Thursday, January 25, 2007

Big, Empty Boxes = Church Planting Opportunities

Today's Enquirer gives extensive coverage to the large number of large retail properties currently vacant in Our Fair City and its Fair Suburbs. Big-box retailers, it seems, keep getting bigger, leaving not-quite-as-big spaces behind.

Municipalities struggle to get those properties reoccupied. But we wonder whether they're looking in the wrong direction. What the big boxes may best accommodate is not more retail but more not-for-profit. Specifically, these sites are ripe for churches.

To grow in most of American culture, churches need lots of space and lots of parking. That's what the big, empty boxes provide. And it's been done successfully, as Cincinnati's current "hot" church, Crossroads Community, has amply demonstrated.

We challenge gentle readers to go into all the city and sign leases to make disciples.

8 comments:

Anonymous said...

Yes, just what America needs . . . more ecclesiastical wal-marts indistinguishable from neighboring strip malls. I'm sure these new churches would pander to the consumer and engage in incessant emergent church, post-modernist psycho-babble. No thanks . . . I'll stick with sacred architecture, liturgy, and sacrament.

Anonymous said...

uh.. jamie smith? er, no! dr. north! hmm.. wait a minute... danny j. dyke!

i give up - who was it?

Anonymous said...

I agree with SWNID. These properties are inherently visible to the community (L,L,L), they are cheaper than new development (reduce, reuse, recycle), and they already have the necessary traffic signals, turn lanes, water mains and fire hydrants.

Two other examples in Cincinnati are Eastside Christian (abandoned movie theater) and Greater Bethlehem Temple Apostolic Church (vacant strip mall).

Anonymous said...

Sacred liturgy, yes. Sacred sacrament, yes. But we have this treasure in earthen vessels. The urgency of the gospel is such that we can't stop evangelism to build a Gothic cathedral.

Anonymous, I would no more want to impute "psycho-babble" to a church meeting in a strip mall than I would want to impute "dry, empty ritual" to a church that meets in "sacred architecture."

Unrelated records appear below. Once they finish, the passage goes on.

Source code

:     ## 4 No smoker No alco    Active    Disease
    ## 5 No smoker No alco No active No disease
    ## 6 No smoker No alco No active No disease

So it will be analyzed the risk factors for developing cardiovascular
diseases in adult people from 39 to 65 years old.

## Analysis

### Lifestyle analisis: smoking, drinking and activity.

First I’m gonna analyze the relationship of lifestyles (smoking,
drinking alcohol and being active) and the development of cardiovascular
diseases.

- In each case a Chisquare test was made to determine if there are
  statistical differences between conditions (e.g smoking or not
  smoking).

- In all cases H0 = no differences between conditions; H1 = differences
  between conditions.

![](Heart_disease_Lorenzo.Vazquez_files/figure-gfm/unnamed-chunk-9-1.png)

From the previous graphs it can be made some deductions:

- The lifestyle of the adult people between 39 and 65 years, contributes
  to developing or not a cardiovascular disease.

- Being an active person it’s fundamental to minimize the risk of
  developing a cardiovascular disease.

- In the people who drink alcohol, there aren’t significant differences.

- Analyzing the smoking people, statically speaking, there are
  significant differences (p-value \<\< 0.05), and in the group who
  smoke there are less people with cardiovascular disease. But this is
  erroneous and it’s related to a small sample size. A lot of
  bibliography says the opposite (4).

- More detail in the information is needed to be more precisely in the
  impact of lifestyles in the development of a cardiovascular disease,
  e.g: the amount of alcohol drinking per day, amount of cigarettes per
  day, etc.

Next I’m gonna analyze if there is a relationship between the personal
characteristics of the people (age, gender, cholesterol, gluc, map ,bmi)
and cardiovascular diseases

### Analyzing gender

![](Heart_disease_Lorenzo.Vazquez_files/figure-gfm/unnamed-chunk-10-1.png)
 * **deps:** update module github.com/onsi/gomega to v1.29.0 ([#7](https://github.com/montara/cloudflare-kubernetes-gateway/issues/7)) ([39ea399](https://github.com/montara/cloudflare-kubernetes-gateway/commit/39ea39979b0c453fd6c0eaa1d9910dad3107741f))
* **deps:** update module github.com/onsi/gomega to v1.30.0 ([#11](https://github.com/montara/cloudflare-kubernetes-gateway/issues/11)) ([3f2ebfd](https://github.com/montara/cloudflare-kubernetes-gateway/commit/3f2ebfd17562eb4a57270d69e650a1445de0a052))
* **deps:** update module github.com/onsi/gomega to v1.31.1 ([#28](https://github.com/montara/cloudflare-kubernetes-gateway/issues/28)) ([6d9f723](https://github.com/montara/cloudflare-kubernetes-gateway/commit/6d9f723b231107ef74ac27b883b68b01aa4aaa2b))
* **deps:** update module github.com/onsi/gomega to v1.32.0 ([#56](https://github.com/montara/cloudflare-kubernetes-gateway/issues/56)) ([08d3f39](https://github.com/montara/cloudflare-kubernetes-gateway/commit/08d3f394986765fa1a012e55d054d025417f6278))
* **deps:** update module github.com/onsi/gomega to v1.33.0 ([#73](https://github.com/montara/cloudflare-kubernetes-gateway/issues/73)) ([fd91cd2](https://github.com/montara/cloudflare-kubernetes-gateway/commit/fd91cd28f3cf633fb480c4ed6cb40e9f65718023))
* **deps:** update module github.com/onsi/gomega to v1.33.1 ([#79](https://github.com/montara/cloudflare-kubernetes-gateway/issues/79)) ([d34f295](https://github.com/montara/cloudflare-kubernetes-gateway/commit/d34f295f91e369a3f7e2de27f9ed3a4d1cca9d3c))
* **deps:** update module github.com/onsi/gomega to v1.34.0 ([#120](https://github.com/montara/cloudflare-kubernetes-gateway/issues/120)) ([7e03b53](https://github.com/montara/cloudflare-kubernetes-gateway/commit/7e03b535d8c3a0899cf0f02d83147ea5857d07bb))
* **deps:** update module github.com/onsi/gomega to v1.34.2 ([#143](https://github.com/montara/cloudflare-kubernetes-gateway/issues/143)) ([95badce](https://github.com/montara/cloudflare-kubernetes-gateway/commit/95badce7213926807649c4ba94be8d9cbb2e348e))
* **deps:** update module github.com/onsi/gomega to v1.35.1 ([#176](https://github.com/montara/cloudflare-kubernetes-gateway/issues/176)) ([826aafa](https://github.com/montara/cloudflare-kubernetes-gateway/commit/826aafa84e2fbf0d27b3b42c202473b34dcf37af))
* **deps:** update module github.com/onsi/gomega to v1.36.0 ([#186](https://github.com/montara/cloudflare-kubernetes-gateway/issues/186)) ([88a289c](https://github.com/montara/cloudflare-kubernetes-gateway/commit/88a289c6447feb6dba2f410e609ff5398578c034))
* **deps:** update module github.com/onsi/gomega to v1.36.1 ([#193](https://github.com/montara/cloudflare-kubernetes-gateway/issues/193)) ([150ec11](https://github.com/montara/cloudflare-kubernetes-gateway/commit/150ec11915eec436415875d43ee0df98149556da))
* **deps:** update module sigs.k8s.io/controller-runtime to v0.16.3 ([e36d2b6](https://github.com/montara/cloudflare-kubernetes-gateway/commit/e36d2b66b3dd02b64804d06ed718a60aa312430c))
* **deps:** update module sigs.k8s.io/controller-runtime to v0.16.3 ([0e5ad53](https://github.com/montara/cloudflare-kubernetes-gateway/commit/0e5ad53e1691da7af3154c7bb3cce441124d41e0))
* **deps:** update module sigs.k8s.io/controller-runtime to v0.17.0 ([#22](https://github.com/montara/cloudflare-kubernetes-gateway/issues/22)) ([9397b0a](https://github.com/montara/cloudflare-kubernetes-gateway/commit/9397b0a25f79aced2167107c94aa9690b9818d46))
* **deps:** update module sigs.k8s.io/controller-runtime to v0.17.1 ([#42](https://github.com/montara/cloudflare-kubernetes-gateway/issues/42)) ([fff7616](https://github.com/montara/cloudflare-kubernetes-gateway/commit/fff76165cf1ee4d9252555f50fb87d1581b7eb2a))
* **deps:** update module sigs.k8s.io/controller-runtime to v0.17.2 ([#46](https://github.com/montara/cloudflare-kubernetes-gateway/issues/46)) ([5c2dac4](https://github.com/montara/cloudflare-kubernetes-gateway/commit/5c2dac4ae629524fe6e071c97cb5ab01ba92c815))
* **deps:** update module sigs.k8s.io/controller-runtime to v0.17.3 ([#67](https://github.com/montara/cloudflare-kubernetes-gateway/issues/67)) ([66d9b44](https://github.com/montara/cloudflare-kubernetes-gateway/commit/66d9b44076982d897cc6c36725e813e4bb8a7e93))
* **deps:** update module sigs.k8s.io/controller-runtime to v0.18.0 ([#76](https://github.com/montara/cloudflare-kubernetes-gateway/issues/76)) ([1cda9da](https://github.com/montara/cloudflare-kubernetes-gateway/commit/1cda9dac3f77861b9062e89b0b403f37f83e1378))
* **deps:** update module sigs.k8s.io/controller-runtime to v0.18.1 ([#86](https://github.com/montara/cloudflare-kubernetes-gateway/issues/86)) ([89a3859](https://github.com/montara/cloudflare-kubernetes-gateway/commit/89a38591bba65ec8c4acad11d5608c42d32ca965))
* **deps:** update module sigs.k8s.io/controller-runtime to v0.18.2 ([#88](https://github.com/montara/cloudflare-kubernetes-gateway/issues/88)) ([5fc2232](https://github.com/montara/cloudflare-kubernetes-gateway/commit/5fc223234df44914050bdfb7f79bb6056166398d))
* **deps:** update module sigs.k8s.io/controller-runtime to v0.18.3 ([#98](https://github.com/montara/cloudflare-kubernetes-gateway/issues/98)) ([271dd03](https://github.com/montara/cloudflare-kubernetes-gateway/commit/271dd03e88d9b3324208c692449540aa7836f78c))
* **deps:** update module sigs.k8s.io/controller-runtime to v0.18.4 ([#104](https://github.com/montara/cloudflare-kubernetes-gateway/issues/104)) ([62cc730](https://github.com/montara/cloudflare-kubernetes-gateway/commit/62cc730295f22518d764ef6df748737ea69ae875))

I thought readers of this blog were past such stereotypes. But I guess that was a stereotype.

Anonymous said...

Jim Shoes,

If the churches that meet in these types of churches maintains a sense of reverence for God than I am all for them.

Unfortunately, those that recieve the most publicity don't. On recent talk show on a christian radio station the guest gave a fairly accurate assesment of one such church(Willow Creek). He discribed the building as an auditorium with little, or nothing, to indicate that it was a church. The service consisted of a pop concert/broadway musical and a professional speaker.

These types of churches stress attendance numbers more than spiritual growth and feature "celebreties" rather than ministers -- Joel Osteen and Rick Warren for example.

Anonymous said...

KevinK, have you been to Willow Creek or Saddleback? Do you understand their ministry philosophy (both are distinct)? Do you know the number of people whose lives have been changed by each church's ministry?

Willow and Saddleback bashing is a popular sport, but generally doesn't really deal with the reality of those churches or many others.

No church is perfect, but generalizations based on architectural style are outrageously uninformed.

Anonymous said...

KevinK,

Neither should Rick Warren be compared to Joel Osteen. They are complete opposites. Rick Warren may not be perfect, but he preaches the gospel of Jesus. Joel Osteen seems to preach the gospel of Joel Osteen. You should read the "Time" magazine article comparing the health and wealth gospels with those diametrically opposed to health and wealth. If you did, you would never believe they had similar ministries.

Anonymous said...

Why is it that most of us would be ok with another retailer occupying vacant space in a strip mall, but seem to have an inherently negative reaction to a church locating there? Are we wanting to win the world for Wal-Mart or Christ?
And, isn't "the church" distinct and separate from a building? The church is the church whether it meets in an abandoned Wal-Mart, under a viaduct by the interstate, in lovely suburbia, or in a Gothic cathedral.